Squatters

The laws relating to squatting have a long history and can be surprising to people who are unfamiliar with this issue. It's important for property and land owners, as well as squatters themselves, to understand their rights and obligations.

Squatting - also known as 'adverse possession' - refers to the act of someone deliberately entering property (or land) which they do not own and without permission from the legal owner (ie trespassing), with the intention of living there (or actually living there).

If someone originally enters a property with permission of the owner and later does not leave (eg a tenant who has fallen behind on rent) this will generally not be considered squatting.

Squatting in residential properties is illegal and can result in a £5,000 fine and/or 6 months in prison.

Squatting in non-residential properties or land is generally not considered a crime in England and Wales. However, there are other crimes associated with squatting in non-residential properties, including:

  • causing any damage to the property (eg when entering)
  • stealing anything from the property (including using utilities such as water and electricity)
  • failing to leave the property if instructed to do so by a court

In Scotland squatting in any private property, without the property owner’s consent is, is considered a crime.

This only applies in England and Wales

Long term squatters can eventually become the registered owner of a property if they (or a succession of squatters) have occupied it continuously for 10 years (or 12 years if it is unregistered). They need to prove that they acted as owners of the property throughout this period and that they did not have the owner's permission (eg they did not originally rent it from the owner).

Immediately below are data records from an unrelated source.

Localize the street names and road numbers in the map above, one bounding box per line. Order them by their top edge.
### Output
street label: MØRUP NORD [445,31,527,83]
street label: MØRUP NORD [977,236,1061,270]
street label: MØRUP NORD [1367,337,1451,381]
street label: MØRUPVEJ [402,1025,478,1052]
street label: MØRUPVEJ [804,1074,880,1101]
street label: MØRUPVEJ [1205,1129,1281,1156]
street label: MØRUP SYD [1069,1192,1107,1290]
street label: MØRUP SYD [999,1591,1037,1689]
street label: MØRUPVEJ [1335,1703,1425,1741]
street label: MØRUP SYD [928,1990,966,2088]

If squatters apply for adverse possession (ie attempt to register ownership) of registered property, the Land Registry will inform the existing owner, who then has 65 days to object. A valid objection will result in the rejection of the squatter's application - but action must then be taken to remove squatters and reclaim the property (otherwise it is more likely that a subsequent application for adverse possession will succeed).

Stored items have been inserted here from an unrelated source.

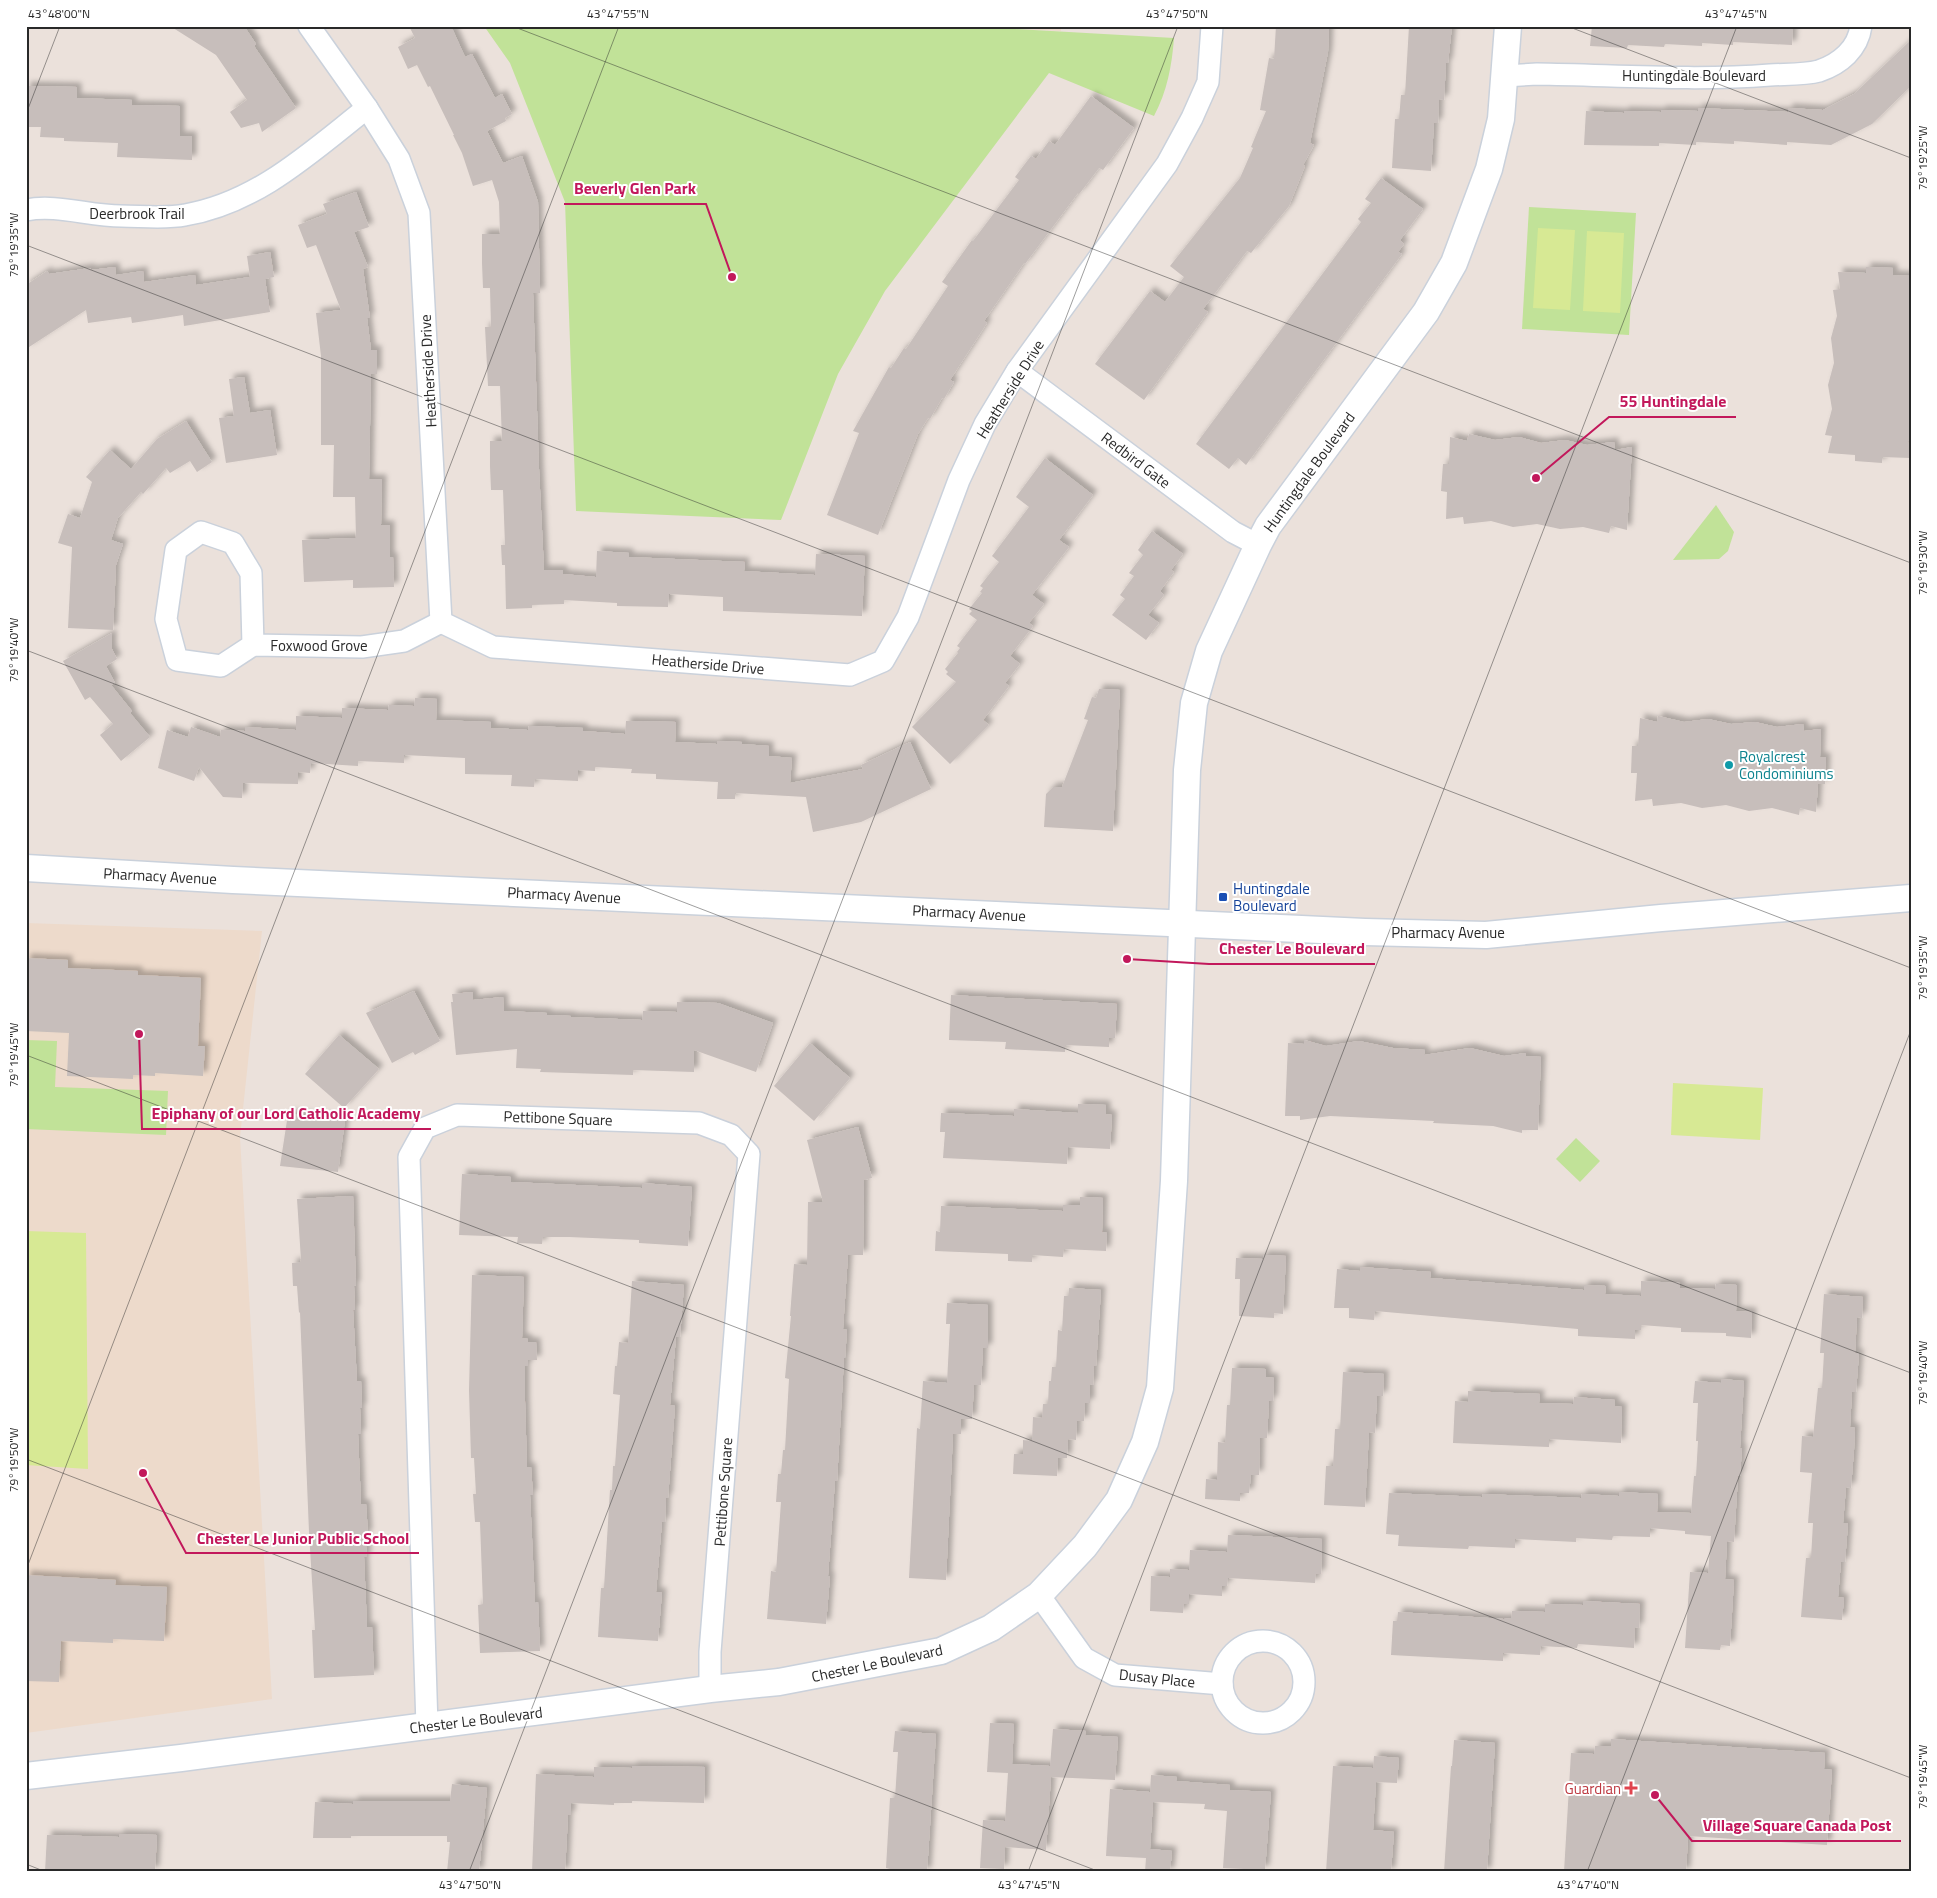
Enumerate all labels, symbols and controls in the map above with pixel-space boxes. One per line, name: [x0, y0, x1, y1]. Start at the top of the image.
text: 43°48'00"N: [28, 4, 90, 23]
text: 43°47'55"N: [587, 4, 649, 23]
text: 43°47'50"N: [1146, 4, 1208, 23]
text: 43°47'45"N: [1705, 4, 1767, 23]
street label: Huntingdale Boulevard: [1622, 64, 1766, 87]
text: 79°19'25"W: [1913, 125, 1932, 190]
callout: Beverly Glen Park: [564, 173, 706, 204]
text: Beverly Glen Park: [574, 176, 697, 200]
street label: Deerbrook Trail: [89, 202, 185, 225]
text: 79°19'35"W: [4, 212, 23, 277]
street label: Heatherside Drive: [414, 314, 442, 428]
street label: Heatherside Drive: [970, 335, 1050, 443]
callout: 55 Huntingdale: [1609, 386, 1736, 417]
text: 55 Huntingdale: [1620, 389, 1726, 413]
street label: Huntingdale Boulevard: [1257, 407, 1361, 537]
street label: Redbird Gate: [1096, 426, 1176, 494]
text: 79°19'30"W: [1913, 530, 1932, 595]
text: 79°19'40"W: [4, 617, 23, 682]
street label: Foxwood Grove: [270, 634, 368, 657]
street label: Heatherside Drive: [651, 648, 765, 680]
place label: Royalcrest Condominiums: [1739, 745, 1834, 785]
marker: Royalcrest Condominiums: [1723, 759, 1735, 771]
street label: Pharmacy Avenue: [103, 862, 217, 890]
place label: Huntingdale Boulevard: [1233, 877, 1310, 917]
street label: Pharmacy Avenue: [507, 881, 621, 909]
marker: Huntingdale Boulevard: [1217, 891, 1229, 903]
street label: Pharmacy Avenue: [912, 899, 1026, 927]
street label: Pharmacy Avenue: [1391, 921, 1505, 944]
callout: Chester Le Boulevard: [1209, 933, 1375, 964]
text: 79°19'35"W: [1913, 935, 1932, 1000]
text: Chester Le Boulevard: [1219, 936, 1365, 960]
text: 79°19'45"W: [4, 1022, 23, 1087]
callout: Epiphany of our Lord Catholic Academy: [142, 1098, 431, 1129]
text: Epiphany of our Lord Catholic Academy: [152, 1101, 420, 1125]
street label: Pettibone Square: [503, 1105, 613, 1131]
text: 79°19'40"W: [1913, 1340, 1932, 1405]
text: 79°19'50"W: [4, 1427, 23, 1492]
street label: Pettibone Square: [708, 1437, 738, 1547]
callout: Chester Le Junior Public School: [186, 1522, 419, 1553]
text: Chester Le Junior Public School: [197, 1526, 409, 1550]
street label: Chester Le Boulevard: [809, 1638, 945, 1688]
street label: Dusay Place: [1118, 1663, 1196, 1693]
street label: Chester Le Boulevard: [408, 1700, 544, 1740]
text: 79°19'45"W: [1913, 1744, 1932, 1809]
place label: Guardian: [1564, 1777, 1621, 1800]
marker: Guardian: [1625, 1782, 1637, 1794]
callout: Village Square Canada Post: [1692, 1810, 1901, 1841]
text: Village Square Canada Post: [1703, 1813, 1891, 1837]
text: 43°47'50"N: [439, 1875, 501, 1894]
text: 43°47'45"N: [998, 1875, 1060, 1894]
text: 43°47'40"N: [1557, 1875, 1619, 1894]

The Land Registry may be unable to inform the owner of unregistered property which is subject to an adverse possession application. Unlike with registered land, the unregistered property owner's objection to an adverse possession claim is not automatic; negotiation with the squatters may be necessary and a tribunal may need to decide if an agreement cannot be reached.

England and Wales

In order to legally remove squatters, property owners must apply for an Interim Possession Order (IPO) within 28 days of discovering that their property is being squatted in. Once confirmation of the IPO has been made, the court will provide documents which must be served on the squatters within 48 hours. If squatters have not left within 24 hours of being served an IPO - or if they return within 12 months - they can be sent to prison. Following an IPO, the property owner must then make a claim for possession.

If they have missed the 28 day deadline for an IPO application, they will need to make a claim for possession in the first instance (which can slow things down).

Scotland

In order to legally remove squatters, property owners must bring a Summary Cause action in their local Sheriff Court. The property owner can bring a claim against a person in possession of property without any rights or titles with regards to the property. There is no need to name the squatters as such an action can be brought against an unnamed occupier.

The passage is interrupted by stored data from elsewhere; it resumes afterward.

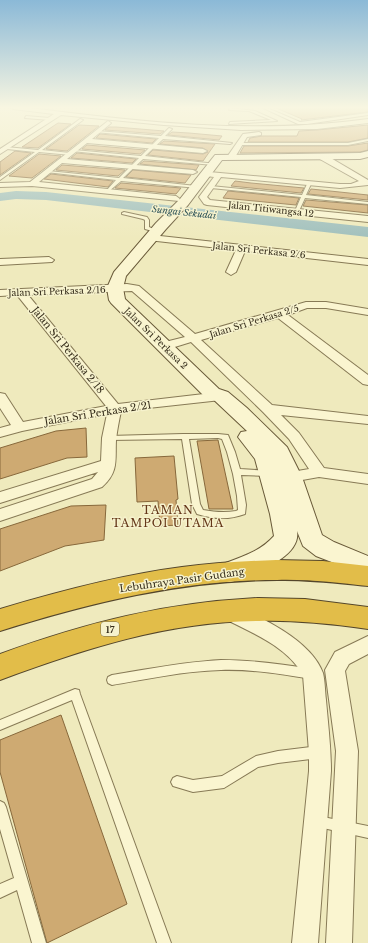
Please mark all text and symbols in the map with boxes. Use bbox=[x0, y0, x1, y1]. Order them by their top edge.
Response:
street label: Jalan Titiwangsa 12 bbox=[226, 199, 315, 219]
water label: Sungai Sekudai bbox=[151, 203, 218, 221]
street label: Jalan Sri Perkasa 2/6 bbox=[211, 240, 306, 260]
street label: Jalan Sri Perkasa 2/16 bbox=[7, 284, 106, 298]
street label: Jalan Sri Perkasa 2/18 bbox=[28, 302, 107, 396]
street label: Jalan Sri Perkasa 2/5 bbox=[207, 302, 300, 340]
street label: Jalan Sri Perkasa 2 bbox=[121, 304, 190, 371]
street label: Jalan Sri Perkasa 2/21 bbox=[42, 398, 152, 428]
district label: TAMAN TAMPOI UTAMA bbox=[112, 503, 224, 530]
street label: Lebuhraya Pasir Gudang bbox=[119, 565, 246, 595]
road number: 17 bbox=[101, 622, 119, 636]

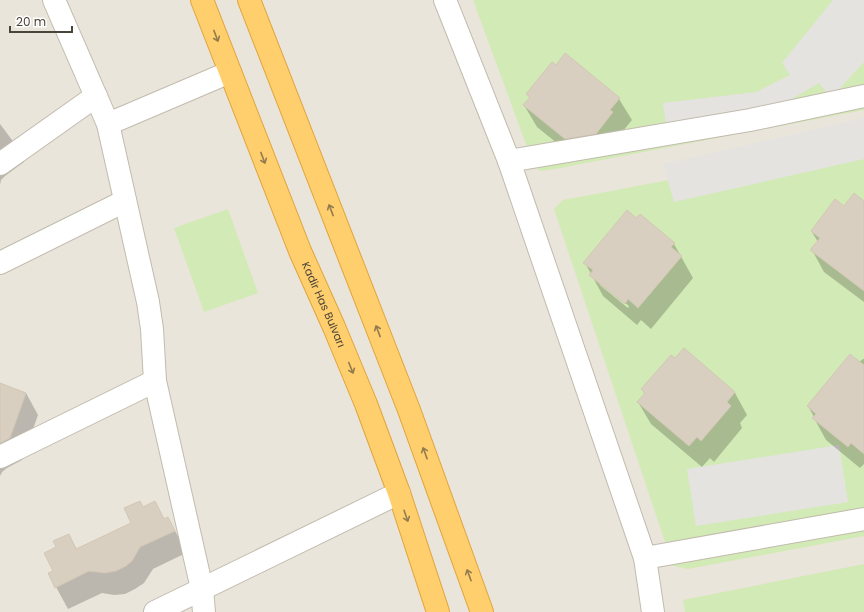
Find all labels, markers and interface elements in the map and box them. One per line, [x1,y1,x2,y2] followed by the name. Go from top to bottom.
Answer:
[10,8,72,34] scale bar
[16,13,46,30] text: 20 m
[213,30,221,42] one-way arrow
[260,151,268,163] one-way arrow
[327,205,334,217] one-way arrow
[298,259,350,350] street label: Kadir Has Bulvarı
[374,326,382,338] one-way arrow
[348,361,355,373] one-way arrow
[420,447,428,459] one-way arrow
[403,510,411,522] one-way arrow
[465,569,472,582] one-way arrow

The Summary Cause action requires a hearing before a Sheriff as it allows for a shortened notice period, which is granted at the Sheriff’s sole discretion. Where the reduced notice period (often 48 hours) is granted, the Sheriff Clerk will assign a return date (the date by which the squatter must give written notice of any proposed defence) and calling date (the date of the second hearing - usually given as a few days after the return date).

The Sheriff Officers will then, before the return date, serve the summons on the squatter by affixing a copy of the summons at the entrance, exit and middle of the property. The hearing will then take place on the calling date, and a Sheriff may grant a decree. At the discretion of the Sheriff, such a decree may be granted immediately (known as an ‘immediate extract’), which allows a Sheriff Officer to evict the squatter immediately (without having to wait for 14 days).